- Work order
Word for word, the records below are to be set down again.

Exercise data: Begin

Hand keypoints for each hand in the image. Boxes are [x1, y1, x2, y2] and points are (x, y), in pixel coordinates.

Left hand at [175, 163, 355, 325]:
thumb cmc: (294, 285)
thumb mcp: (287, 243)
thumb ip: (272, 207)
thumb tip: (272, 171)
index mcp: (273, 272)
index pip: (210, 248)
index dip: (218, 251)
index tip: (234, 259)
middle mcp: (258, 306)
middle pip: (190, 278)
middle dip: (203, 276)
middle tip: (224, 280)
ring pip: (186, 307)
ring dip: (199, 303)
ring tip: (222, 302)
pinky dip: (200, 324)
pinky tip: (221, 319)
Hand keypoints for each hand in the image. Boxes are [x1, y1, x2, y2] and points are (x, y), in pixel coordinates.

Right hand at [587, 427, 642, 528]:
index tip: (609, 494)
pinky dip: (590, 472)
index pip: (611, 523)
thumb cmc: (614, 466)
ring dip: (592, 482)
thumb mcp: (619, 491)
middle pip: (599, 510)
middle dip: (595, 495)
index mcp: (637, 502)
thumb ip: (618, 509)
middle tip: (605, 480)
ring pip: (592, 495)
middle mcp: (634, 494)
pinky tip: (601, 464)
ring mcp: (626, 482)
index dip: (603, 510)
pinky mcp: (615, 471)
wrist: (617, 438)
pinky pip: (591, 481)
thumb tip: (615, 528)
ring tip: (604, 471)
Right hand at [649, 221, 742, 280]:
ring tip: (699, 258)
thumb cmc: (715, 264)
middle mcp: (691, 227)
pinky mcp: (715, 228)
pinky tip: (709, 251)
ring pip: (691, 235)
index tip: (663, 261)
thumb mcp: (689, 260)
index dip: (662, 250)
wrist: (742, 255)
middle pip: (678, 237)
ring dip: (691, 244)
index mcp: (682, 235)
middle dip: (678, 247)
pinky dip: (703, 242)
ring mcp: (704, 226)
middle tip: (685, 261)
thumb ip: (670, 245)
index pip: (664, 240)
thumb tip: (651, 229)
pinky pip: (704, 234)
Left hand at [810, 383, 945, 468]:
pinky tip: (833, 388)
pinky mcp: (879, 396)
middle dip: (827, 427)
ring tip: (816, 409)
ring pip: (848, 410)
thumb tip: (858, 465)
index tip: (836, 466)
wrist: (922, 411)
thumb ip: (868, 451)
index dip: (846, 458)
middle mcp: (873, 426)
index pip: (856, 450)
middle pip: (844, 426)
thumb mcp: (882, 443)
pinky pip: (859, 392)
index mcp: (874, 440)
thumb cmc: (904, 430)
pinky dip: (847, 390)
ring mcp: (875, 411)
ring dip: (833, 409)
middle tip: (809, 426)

Exercise data: End

- Answer
Hand keypoints for each hand in the image. Boxes are [x1, y1, x2, y2] and points are (x, y), in pixel coordinates.

Left hand at [175, 163, 355, 325]:
thumb cmc: (294, 285)
thumb mcp: (287, 243)
thumb ip: (272, 207)
thumb tip: (272, 171)
index mcp: (273, 272)
index pip: (210, 248)
index dip: (218, 251)
index tip: (234, 259)
middle mcp: (258, 306)
middle pip: (190, 278)
middle dip: (203, 276)
middle tip: (224, 280)
ring pip: (186, 307)
ring dip: (199, 303)
ring tip: (222, 302)
pinky dip: (200, 324)
pinky tip: (221, 319)
Hand keypoints for each hand in the image. Boxes are [x1, y1, x2, y2] and points are (x, y), in pixel coordinates.

Right hand at [587, 427, 642, 528]:
index tip: (609, 494)
pinky dip: (590, 472)
index pip: (611, 523)
thumb cmc: (614, 466)
ring dip: (592, 482)
thumb mcp: (619, 491)
middle pip: (599, 510)
middle dip: (595, 495)
index mcp: (637, 502)
thumb ip: (618, 509)
middle tip: (605, 480)
ring pip: (592, 495)
middle mcp: (634, 494)
pinky tip: (601, 464)
ring mcp: (626, 482)
index dip: (603, 510)
pinky mcp: (615, 471)
wrist: (617, 438)
pinky pip: (591, 481)
thumb tip: (615, 528)
ring tip: (604, 471)
Right hand at [649, 221, 742, 280]:
ring tip: (699, 258)
thumb cmc: (715, 264)
middle mcp: (691, 227)
pinky mcp: (715, 228)
pinky tip: (709, 251)
ring pip: (691, 235)
index tip: (663, 261)
thumb mcp: (689, 260)
index dip: (662, 250)
wrist: (742, 255)
middle pip: (678, 237)
ring dip: (691, 244)
index mcp: (682, 235)
middle dip: (678, 247)
pinky dip: (703, 242)
ring mcp: (704, 226)
middle tip: (685, 261)
thumb ip: (670, 245)
index pip: (664, 240)
thumb tip: (651, 229)
pinky pip: (704, 234)
Left hand at [810, 383, 945, 468]:
pinky tip: (833, 388)
pinky mcp: (879, 396)
middle dip: (827, 427)
ring tip: (816, 409)
ring pip: (848, 410)
thumb tip: (858, 465)
index tip: (836, 466)
wrist: (922, 411)
thumb ip: (868, 451)
index dip: (846, 458)
middle mcp: (873, 426)
index pip: (856, 450)
middle pip: (844, 426)
thumb mcp: (882, 443)
pinky pip: (859, 392)
index mcp: (874, 440)
thumb cmc: (904, 430)
pinky dip: (847, 390)
ring mcp: (875, 411)
ring dip: (833, 409)
middle tip: (809, 426)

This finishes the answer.